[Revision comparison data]
>>>
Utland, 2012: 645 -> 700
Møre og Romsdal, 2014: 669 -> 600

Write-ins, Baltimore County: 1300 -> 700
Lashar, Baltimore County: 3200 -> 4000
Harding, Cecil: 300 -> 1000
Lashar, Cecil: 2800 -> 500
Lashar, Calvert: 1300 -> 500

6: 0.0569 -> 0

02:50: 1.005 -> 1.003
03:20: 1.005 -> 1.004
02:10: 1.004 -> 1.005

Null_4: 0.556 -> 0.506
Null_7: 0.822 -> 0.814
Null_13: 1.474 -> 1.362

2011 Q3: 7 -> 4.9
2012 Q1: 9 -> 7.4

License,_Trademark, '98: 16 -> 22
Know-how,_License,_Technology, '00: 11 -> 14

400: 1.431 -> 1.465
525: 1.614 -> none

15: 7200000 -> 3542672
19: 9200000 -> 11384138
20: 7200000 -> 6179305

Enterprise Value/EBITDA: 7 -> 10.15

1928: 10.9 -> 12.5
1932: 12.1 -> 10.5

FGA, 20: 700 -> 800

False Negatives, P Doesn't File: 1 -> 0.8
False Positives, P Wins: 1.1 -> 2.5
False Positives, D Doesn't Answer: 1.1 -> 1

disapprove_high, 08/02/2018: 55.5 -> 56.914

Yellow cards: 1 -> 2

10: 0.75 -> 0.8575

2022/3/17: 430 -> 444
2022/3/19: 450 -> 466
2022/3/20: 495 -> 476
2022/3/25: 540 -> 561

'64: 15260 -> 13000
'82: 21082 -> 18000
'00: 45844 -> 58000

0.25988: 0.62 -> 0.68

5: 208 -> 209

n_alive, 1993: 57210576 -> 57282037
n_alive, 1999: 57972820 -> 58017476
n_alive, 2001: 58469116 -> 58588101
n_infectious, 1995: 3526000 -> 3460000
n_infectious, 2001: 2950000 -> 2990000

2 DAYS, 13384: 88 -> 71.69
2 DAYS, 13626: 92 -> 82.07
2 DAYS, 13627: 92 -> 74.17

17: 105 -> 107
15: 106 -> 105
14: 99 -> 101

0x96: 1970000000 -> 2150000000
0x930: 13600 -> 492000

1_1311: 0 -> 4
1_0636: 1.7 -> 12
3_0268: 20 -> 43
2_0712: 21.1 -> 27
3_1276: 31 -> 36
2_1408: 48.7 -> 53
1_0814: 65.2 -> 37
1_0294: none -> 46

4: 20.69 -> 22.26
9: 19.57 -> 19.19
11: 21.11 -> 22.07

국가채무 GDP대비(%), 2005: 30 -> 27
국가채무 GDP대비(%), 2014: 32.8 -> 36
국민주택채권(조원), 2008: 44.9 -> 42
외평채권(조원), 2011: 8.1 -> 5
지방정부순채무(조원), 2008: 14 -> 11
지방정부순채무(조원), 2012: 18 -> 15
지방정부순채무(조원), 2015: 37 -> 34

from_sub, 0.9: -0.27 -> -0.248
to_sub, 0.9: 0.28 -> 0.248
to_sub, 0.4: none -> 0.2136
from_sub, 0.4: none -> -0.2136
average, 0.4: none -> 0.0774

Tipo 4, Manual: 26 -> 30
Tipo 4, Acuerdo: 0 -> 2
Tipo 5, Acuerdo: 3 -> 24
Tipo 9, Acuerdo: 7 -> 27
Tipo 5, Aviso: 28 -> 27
<<<
§ **How to complete this task**
Word for word, output the lines of the data from its first line through the line where "525: 1.614 -> none" appears, and stop there.

§ **Output for this task**
Utland, 2012: 645 -> 700
Møre og Romsdal, 2014: 669 -> 600

Write-ins, Baltimore County: 1300 -> 700
Lashar, Baltimore County: 3200 -> 4000
Harding, Cecil: 300 -> 1000
Lashar, Cecil: 2800 -> 500
Lashar, Calvert: 1300 -> 500

6: 0.0569 -> 0

02:50: 1.005 -> 1.003
03:20: 1.005 -> 1.004
02:10: 1.004 -> 1.005

Null_4: 0.556 -> 0.506
Null_7: 0.822 -> 0.814
Null_13: 1.474 -> 1.362

2011 Q3: 7 -> 4.9
2012 Q1: 9 -> 7.4

License,_Trademark, '98: 16 -> 22
Know-how,_License,_Technology, '00: 11 -> 14

400: 1.431 -> 1.465
525: 1.614 -> none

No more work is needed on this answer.